RL + Rec Systems Flashcards
Explain what RL is, and what we want to learn from it
Learning from interaction with an environment to achieve some long-term goal that is related to the state of the environment
- we want to learn how to act to accomplish goals
- given an environment that contains rewards, we want to learn a policy for acting
Define a simple RL Setup And Goal
Setup: We have an agent which is interacting with an environment which it can affect through actions. The agent may be able to sense the environment partially or fully.
Goal: the agent tries to maximise the long term reward conveyed using a reward signal
Explain the differences between Supervised and Reinforcement Learning
- In SL, there’s an external “supervisor”, which has knowledge of the environment and who shares it with the agent to complete the task
- Both strategies use mappings between inputs and outputs, but in RL there is a reward function which acts as a feedback to the agent
- Supervised learning relies on labelled training data
Explain the differences between Unsupervised and Reinforcement Learning
- In UL, there is no feedback from the environment
- In UL, task is to find the underlying patterns rather than the mapping from input to output
What is a policy
It states what action the agent takes when in a particular state. Thus, it is a function that maps states to actions
Characteristics of RL
- no supervisor, only a reward signal
- feedback is delayed, not instantaneous
- time really matters
- Agent’s actions have immediate consequences
What is the difference between Fully and Partially Observable environments
With full observability, the agent directly observes environment state.
With partial observability, the agent indirectly observes the environment
What does expectimax search compute
the average score under optimal play (e.g. Stockfish)

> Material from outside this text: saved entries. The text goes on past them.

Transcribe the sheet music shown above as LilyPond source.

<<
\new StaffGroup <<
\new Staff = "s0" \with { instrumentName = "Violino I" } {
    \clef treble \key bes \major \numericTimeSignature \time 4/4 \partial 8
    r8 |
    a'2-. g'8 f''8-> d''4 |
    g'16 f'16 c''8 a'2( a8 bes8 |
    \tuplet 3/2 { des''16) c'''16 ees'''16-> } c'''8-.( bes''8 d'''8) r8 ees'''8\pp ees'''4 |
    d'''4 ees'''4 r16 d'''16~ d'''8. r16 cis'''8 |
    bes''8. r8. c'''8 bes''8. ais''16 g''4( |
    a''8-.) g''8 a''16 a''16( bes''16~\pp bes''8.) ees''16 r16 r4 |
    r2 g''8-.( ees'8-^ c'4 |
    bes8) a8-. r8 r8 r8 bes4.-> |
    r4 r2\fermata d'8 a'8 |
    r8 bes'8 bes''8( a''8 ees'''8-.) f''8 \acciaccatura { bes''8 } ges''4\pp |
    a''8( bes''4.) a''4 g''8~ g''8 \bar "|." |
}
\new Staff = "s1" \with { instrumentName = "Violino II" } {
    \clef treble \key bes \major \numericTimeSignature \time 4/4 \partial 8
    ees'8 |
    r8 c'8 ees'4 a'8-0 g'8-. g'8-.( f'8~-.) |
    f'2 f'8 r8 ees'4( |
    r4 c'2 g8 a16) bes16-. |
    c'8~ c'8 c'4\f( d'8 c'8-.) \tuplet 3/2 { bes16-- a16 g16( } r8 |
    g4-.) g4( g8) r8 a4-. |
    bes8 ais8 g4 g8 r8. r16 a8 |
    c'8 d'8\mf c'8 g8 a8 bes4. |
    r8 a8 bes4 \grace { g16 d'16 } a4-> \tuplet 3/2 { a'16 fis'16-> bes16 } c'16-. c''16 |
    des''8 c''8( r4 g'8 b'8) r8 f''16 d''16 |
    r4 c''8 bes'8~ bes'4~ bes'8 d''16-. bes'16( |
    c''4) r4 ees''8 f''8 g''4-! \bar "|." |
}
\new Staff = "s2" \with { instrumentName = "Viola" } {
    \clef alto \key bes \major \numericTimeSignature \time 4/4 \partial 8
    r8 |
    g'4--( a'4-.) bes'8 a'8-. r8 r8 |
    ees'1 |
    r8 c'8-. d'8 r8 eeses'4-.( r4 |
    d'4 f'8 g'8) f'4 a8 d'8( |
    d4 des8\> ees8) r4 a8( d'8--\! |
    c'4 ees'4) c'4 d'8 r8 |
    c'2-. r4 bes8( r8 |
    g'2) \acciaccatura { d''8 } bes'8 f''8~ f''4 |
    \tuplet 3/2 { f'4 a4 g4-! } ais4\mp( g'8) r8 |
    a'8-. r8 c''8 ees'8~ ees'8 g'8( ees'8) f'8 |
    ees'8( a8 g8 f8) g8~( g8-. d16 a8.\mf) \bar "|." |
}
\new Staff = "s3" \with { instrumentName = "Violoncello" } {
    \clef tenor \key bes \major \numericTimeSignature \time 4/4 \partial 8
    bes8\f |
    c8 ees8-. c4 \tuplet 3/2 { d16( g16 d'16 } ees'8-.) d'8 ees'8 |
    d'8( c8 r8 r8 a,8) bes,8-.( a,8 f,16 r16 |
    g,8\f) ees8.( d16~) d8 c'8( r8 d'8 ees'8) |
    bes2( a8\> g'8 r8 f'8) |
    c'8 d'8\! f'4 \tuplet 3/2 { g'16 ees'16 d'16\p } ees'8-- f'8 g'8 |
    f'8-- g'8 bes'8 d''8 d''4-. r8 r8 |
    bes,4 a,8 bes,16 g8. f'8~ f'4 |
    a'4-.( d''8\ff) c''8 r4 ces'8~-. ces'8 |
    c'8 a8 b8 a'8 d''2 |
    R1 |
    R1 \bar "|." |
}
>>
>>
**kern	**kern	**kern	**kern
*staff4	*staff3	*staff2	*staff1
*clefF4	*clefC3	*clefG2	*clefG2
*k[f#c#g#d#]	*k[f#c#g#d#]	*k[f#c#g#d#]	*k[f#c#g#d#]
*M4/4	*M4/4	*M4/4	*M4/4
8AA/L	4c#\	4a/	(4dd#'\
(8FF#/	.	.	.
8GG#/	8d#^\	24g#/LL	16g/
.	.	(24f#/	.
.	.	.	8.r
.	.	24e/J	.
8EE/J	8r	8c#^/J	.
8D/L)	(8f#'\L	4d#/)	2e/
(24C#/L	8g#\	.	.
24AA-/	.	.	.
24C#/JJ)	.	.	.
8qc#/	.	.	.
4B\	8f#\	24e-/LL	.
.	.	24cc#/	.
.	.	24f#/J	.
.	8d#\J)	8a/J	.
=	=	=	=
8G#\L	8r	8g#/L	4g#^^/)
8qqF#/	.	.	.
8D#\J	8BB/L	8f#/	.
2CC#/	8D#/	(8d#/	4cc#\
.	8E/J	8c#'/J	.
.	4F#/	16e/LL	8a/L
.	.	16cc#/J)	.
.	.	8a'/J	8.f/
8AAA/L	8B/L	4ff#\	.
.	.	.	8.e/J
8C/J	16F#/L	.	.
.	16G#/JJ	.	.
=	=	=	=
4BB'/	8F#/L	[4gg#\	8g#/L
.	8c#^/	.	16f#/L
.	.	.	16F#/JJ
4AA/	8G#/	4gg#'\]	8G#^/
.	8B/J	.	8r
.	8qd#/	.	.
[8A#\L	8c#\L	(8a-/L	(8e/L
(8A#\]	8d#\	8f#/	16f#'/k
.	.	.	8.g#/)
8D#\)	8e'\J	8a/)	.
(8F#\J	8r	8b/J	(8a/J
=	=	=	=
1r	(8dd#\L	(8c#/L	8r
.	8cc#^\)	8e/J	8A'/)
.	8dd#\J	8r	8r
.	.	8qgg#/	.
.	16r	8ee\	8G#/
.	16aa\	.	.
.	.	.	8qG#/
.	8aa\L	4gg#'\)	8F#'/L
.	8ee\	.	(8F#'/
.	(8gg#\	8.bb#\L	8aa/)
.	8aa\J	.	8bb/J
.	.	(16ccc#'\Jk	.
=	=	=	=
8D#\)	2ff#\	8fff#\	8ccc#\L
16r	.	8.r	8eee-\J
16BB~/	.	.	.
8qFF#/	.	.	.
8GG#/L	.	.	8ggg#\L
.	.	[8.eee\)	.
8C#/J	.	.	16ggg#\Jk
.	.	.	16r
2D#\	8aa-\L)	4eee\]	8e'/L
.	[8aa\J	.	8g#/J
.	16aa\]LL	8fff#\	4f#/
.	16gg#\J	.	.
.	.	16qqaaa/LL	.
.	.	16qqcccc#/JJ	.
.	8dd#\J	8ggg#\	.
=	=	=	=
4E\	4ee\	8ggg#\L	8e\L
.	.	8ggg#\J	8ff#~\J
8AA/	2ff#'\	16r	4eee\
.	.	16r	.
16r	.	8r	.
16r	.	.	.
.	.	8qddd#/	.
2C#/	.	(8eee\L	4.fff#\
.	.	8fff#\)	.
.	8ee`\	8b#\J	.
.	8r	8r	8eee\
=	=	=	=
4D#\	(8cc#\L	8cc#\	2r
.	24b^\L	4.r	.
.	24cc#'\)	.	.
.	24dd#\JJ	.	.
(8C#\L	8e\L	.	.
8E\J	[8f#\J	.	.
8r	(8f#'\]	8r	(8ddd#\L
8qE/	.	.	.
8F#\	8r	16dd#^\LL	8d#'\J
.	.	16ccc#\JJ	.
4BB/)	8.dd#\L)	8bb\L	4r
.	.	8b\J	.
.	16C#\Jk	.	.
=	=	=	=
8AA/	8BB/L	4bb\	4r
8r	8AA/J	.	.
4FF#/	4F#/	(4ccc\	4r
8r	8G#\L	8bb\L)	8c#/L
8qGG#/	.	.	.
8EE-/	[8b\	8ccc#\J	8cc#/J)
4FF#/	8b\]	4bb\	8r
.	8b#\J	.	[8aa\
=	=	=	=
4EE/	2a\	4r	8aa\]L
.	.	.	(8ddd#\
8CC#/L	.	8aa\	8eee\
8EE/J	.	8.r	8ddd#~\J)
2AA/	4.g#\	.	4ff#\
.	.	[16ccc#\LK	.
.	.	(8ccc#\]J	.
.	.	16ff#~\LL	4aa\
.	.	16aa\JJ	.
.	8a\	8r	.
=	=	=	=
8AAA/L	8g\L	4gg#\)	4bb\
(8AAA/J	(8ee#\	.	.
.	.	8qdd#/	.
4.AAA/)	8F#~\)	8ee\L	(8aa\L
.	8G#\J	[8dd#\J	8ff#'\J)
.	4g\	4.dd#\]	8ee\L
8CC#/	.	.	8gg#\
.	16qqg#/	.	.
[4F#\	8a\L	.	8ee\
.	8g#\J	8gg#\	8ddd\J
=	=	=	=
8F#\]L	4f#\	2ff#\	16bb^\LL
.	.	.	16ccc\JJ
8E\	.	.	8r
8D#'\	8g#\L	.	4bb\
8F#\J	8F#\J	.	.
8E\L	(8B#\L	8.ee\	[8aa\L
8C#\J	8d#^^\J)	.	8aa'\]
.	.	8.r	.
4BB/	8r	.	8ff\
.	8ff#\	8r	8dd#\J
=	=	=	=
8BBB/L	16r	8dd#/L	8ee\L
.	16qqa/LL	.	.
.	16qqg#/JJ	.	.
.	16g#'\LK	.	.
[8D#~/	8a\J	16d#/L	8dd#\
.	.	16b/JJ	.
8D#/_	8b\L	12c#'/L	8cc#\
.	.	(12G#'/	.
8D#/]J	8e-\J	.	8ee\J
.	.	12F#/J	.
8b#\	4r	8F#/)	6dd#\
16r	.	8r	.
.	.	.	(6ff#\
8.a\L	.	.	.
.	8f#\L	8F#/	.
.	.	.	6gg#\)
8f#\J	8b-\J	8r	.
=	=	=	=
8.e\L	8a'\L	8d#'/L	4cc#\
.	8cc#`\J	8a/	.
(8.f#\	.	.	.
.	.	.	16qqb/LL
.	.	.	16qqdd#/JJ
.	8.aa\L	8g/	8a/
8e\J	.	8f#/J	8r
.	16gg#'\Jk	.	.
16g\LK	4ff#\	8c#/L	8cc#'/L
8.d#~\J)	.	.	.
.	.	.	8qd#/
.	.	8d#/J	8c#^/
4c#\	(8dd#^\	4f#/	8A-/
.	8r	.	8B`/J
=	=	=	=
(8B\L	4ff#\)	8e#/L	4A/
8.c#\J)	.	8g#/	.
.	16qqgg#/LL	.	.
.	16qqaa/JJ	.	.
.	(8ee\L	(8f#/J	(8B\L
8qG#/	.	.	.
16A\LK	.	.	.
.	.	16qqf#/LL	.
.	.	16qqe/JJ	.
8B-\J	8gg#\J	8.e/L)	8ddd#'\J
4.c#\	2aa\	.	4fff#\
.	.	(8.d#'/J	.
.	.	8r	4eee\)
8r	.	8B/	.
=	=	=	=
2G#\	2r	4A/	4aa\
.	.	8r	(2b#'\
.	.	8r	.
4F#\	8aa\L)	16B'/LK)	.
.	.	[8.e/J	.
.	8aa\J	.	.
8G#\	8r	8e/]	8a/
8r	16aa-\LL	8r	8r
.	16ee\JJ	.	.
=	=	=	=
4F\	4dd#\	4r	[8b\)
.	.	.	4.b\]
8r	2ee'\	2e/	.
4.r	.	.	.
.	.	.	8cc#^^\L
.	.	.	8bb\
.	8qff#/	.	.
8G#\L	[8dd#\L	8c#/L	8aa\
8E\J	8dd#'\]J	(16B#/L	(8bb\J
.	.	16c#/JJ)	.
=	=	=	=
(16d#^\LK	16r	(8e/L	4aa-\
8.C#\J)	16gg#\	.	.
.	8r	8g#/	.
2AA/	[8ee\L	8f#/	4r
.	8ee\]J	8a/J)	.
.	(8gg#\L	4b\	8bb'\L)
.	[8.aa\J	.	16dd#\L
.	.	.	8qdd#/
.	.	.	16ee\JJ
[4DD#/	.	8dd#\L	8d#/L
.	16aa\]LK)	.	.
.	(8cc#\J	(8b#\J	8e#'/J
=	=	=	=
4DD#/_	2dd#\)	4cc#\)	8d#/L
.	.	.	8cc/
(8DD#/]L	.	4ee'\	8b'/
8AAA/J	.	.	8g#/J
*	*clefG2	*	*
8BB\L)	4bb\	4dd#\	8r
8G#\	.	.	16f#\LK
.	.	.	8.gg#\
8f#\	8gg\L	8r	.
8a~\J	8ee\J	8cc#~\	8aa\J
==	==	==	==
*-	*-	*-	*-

Discuss the differences between model-based and model-free RL techniques
- Learning: MB learns an internal model of the environment, MF learns a policy directly from experiences
- MB uses the learned model for simulating and planning, MF adjusts policy based on observed rewards without an explicit model
Pros and cons of Model-based RL
- Pros: sample-efficient, effective in complex dynamics
- Cons: model learning can be challenging
Pros and cons of Model-Free RL
- Pros: Flexible, applicable to a wide range of problems.
- Cons: May require more interactions (computation), exploration challenges in complex environments.
What is collaborative filtering
Approach for making predictions about the preferences of a user by collecting information from many other users
Briefly describe content-based recommenders
They analyse item descriptions and metadata to identify items likely to be of interest to the target user
What are the differences between user-based and item-based collaborative filtering
- In user-based CF, personal tastes are correlated, so the goal is to find users who share the same tastes as the target user, and use their information to make predictions.
- In item-based CF, previous items of the target user are matched to similar items, predictions are made by combining those similar items
What are the differences between the Jaccard Index and Cosine similarity
JI is suitable for binary data, cosine similarity is used with real-valued data.